WorldEditor and the scenery code come with a UI framework that's as close to my current thinking on how UI should be done as I'm ever going to get...some of the quirks include: all coordinates are window-relative (I believe that widget-relative coordinates don't save client code and make debugging harder) and course refreshes (on today's hardware it's not worth spending a lot of brain power trying to figure out what needs to be redrawn, especially when your artist is going to give you translucent elements that require the background to be redrawn anyway).

I am reworking the PlaneMaker panel editor right now; the code had reached a point of complexity where it needed to be refactored for future work, so I built a cheap & dirty version of the WED UI hierarchy to live inside X-Plane.

I tried something even stranger than the WED UI framework: the widget code in PlaneMaker doesn't persist the location of objects in any way! All of the hierarchy calls pass the location into the widget when it is called.

The initial coding of this was a little bit weird, but it actually has a strange silver lining: no resize-refresh problems!

When I wrote WED, I had to deal with a whole category of bugs where something has changed in the data model, and the right set of messages wasn't set up to tickle the UI to resize itself and redo the layout. With the PlaneMaker code this is never an issue because the data model is examined any time we do anything - our location decisions are always current.

The down-side of this is of course performance; a lot of code is getting called a lot more often than needed. I figure if this turns out to be a problem, I'll add caching on an as-needed basis and add notifications to match. One of the reasons this may be a non-issue is that PlaneMaker's panel editor edits a very small set of data; a single panel can have at most 400 instruments. WED can open 20,000 airports at once (um, don't try this at home), so the caching code had to be very carefully written to not have slow paths in hot loops.

Thursday, May 01, 2008

What Are My Threads Really Doing

I've blogged about how much I love Shark about four million times now.  But here's another cool Shark trick.

In the past I've focused on time profiles, which tell you where CPU and thread time are being spent, letting you understand (1) why your app isn't fast and (2) why a thread isn't getting things done in a timely manner.

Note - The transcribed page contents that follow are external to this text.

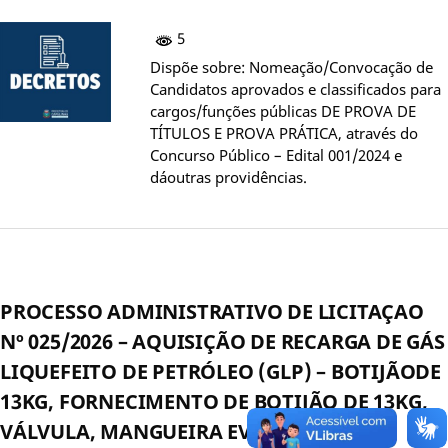
5
Dispõe sobre: Nomeação/Convocação de
Candidatos aprovados e classificados para
cargos/funções públicas DE PROVA DE
TÍTULOS E PROVA PRÁTICA, através do
Concurso Público – Edital 001/2024 e
dáoutras providências.
PROCESSO ADMINISTRATIVO DE LICITAÇAO
Nº 025/2026 – AQUISIÇÃO DE RECARGA DE GÁS
LIQUEFEITO DE PETRÓLEO (GLP) – BOTIJÃODE
13KG, FORNECIMENTO DE BOTIJÃO DE 13KG,
VÁLVULA, MANGUEIRA EVASILHAME EM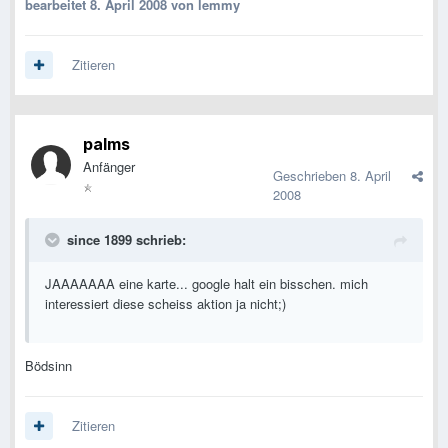
bearbeitet
8. April 2008
von lemmy
Zitieren
palms
Anfänger
Geschrieben
8. April
2008
since 1899 schrieb:
JAAAAAAA eine karte... google halt ein bisschen. mich
interessiert diese scheiss aktion ja nicht;)
Bödsinn
Zitieren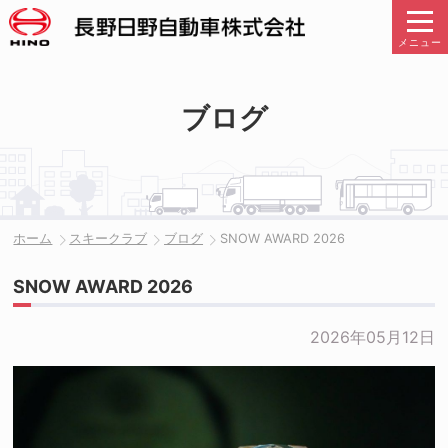
メニュー
ブログ
ホーム
スキークラブ
ブログ
SNOW AWARD 2026
SNOW AWARD 2026
2026年05月12日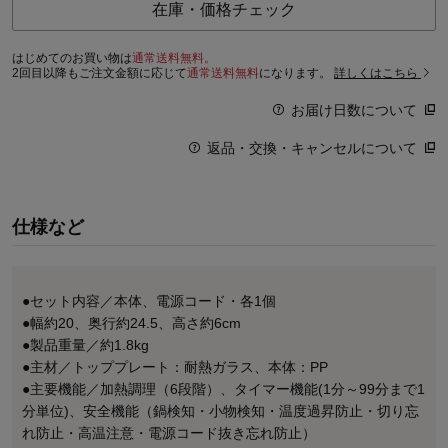
在庫・価格チェック
はじめてのお買い物は
通常送料無料。
2回目以降もご注文金額に応じて
通常送料無料
になります。
詳しくはこちら
お届け日数について
返品・交換・キャンセルについて
仕様など
●セット内容／本体、電源コード・各1個
●幅約20、奥行約24.5、高さ約6cm
●製品重量／約1.8kg
●主材／トッププレート：耐熱ガラス、本体：PP
●主要機能／加熱調理（6段階）、タイマー機能(1分～99分まで1
分単位)、安全機能（鍋検知・小物検知・温度過昇防止・切り忘
れ防止・高温注意・電源コード抜き忘れ防止）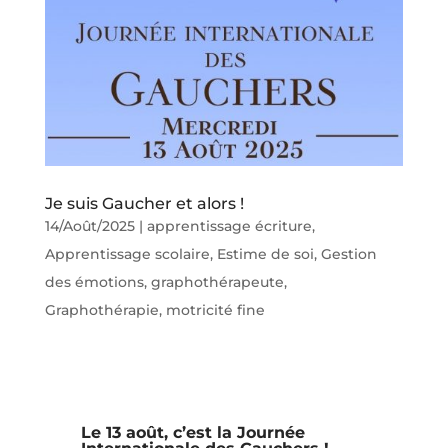
Je suis Gaucher et alors !
14/Août/2025
|
apprentissage écriture
,
Apprentissage scolaire
,
Estime de soi
,
Gestion
des émotions
,
graphothérapeute
,
Graphothérapie
,
motricité fine
Le 13 août, c’est la Journée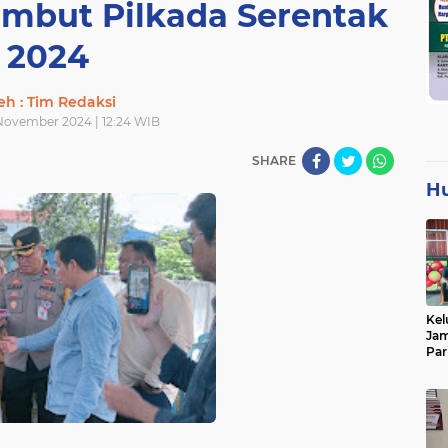
ambut Pilkada Serentak
2024
eh : Tim Redaksi
 November 2024 | 12:24 WIB
SHARE
H
Kel
Jam
Par
Tan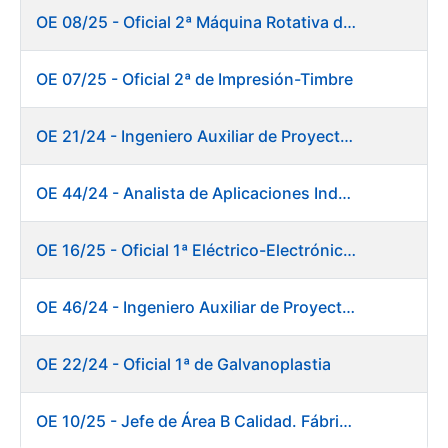
OE 08/25 - Oficial 2ª Máquina Rotativa de Sellos
OE 07/25 - Oficial 2ª de Impresión-Timbre
OE 21/24 - Ingeniero Auxiliar de Proyectos
OE 44/24 - Analista de Aplicaciones Industriales
OE 16/25 - Oficial 1ª Eléctrico-Electrónico Fábrica Papel
OE 46/24 - Ingeniero Auxiliar de Proyectos. Ceres
OE 22/24 - Oficial 1ª de Galvanoplastia
OE 10/25 - Jefe de Área B Calidad. Fábrica Papel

You can also do a system call trace.  What's cool about a system call trace is that it picks up both the Kernel traps necessary to talk to the OpenGL driver and all of thread-synchronization primitives.

This is a timeline view of a system trace of X-Plane building a forest while you fly.  The top yellow bar is the main thread; the green icons are IOKit calls from the GL user-space driver into the Kernel - each one is a single batch being dispatched.  Shark gives you the synchronous time spent in each call (that is. how long did it take the GL to queue the command and return), and if any call causes a block, we can see it.

Below it the yellow and purple bar is a forest extrusion; the purple are VM-based zero-fill calls; the green icon on the end is a call to the GL to buffer up a VBO - turns out this causes zero fill. At the end of the bar we see a blue icon when the worker thread waits on the message queue for the next bit of work to process.

Apple provides another tool to view thread time: Thread Viewer.

On the right is a thread viewer of X-Plane on an 8-core Mac Pro.  The bottom solid green line is the main thread, running all the time.  The cascading green dots are asynchronous scenery generation (in this case forests are on maximum and the sim is running in a debug mode, which consumes more CPU).  As far as I can tell, they cascade because X-Plaen has built 8 worker threads, and each one gets the next work task in turn.  Up top are threads built by the sound manager to feed the audio hardware.